I hadn't heard this from AIB so thanks very much for letting us know. They are not good about informing customers from my experience.

What concerns me greatly is that AIB (correct me if I'm wrong) only accepts an Irish mobile number. So if you travel a lot and use local SIM cards and phone numbers in other countries, there is no way to receive the text message to complete an online purchase. Any advice for that? There really needs to be a secondary way to confirm an online purchase either by email or allowing international numbers as well. It's interesting how in Europe the banks are making it harder to shop online (for good reasons of course) and in the USA they are fighting to keep it as easy as possible.

Now my biggest problem with AIB and the need to prevent fraud is their lack of transactional email alerts. Every US credit card company offers instant email alerts for every purchase. That would let me be notified about potential fraudulent transactions as quickly as possible. Does AIB really expect me to login every few days to make sure all my purchases are valid since they can't catch everything. Several months ago I luckily caught a fraud purchase but it could have taken me weeks longer to notice and report it.

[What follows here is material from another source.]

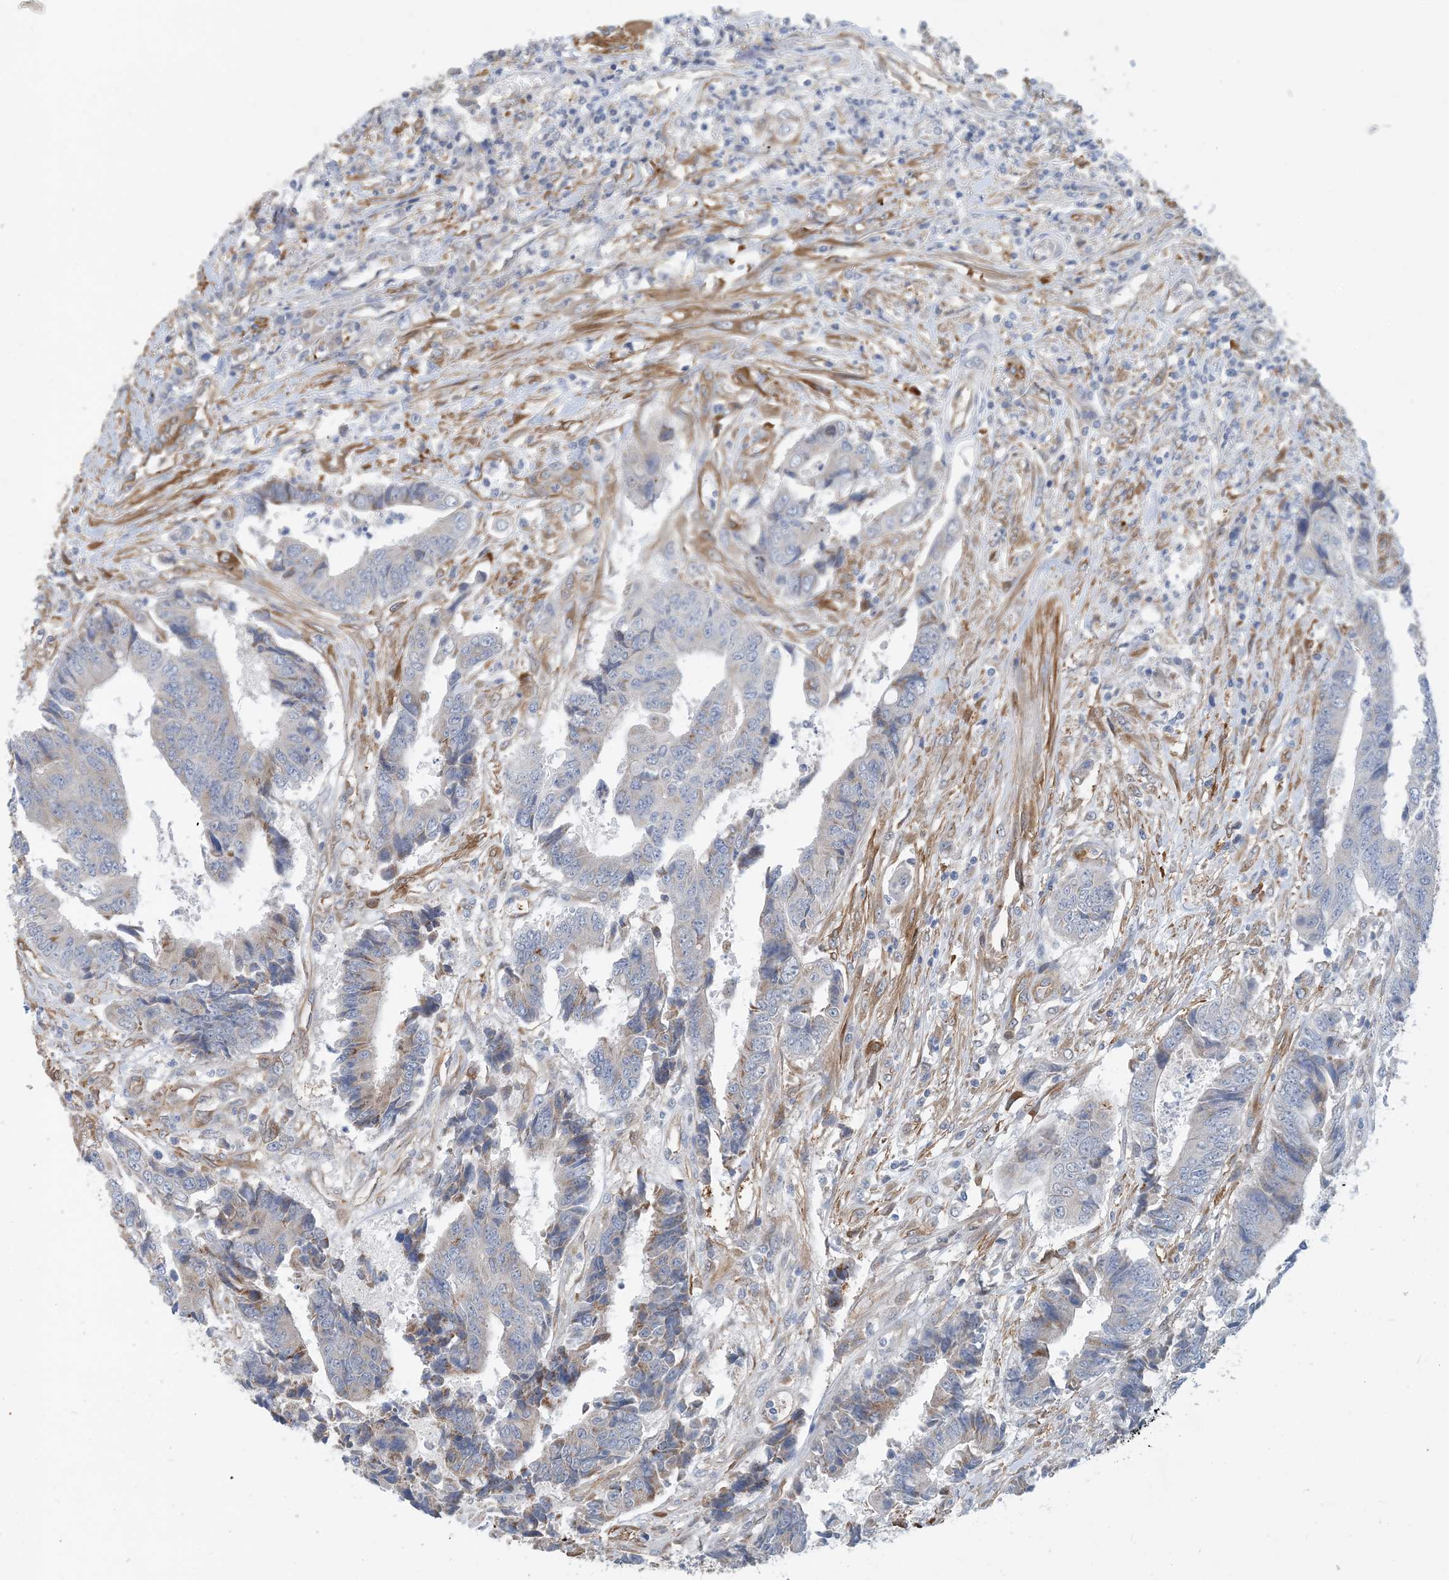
{"staining": {"intensity": "weak", "quantity": "<25%", "location": "cytoplasmic/membranous"}, "tissue": "colorectal cancer", "cell_type": "Tumor cells", "image_type": "cancer", "snomed": [{"axis": "morphology", "description": "Adenocarcinoma, NOS"}, {"axis": "topography", "description": "Rectum"}], "caption": "A histopathology image of human colorectal cancer (adenocarcinoma) is negative for staining in tumor cells.", "gene": "EIF2A", "patient": {"sex": "male", "age": 84}}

It isn't offered, simple as. I make it a habit to very regularly check my account online - there's no real excuse for not checking "every few days" given it is quick and easy with things like the mobile app. As you might be aware, email is not a reliable (or secure) way of communicating. Don't think it is too onerous to keep an eye on one's account especially when travelling and using your card abroad. Pushing all the responsibility to the bank is a bit harsh I think.
And was always, if you don't like what AIB offers: it is very easy to switch banks these days.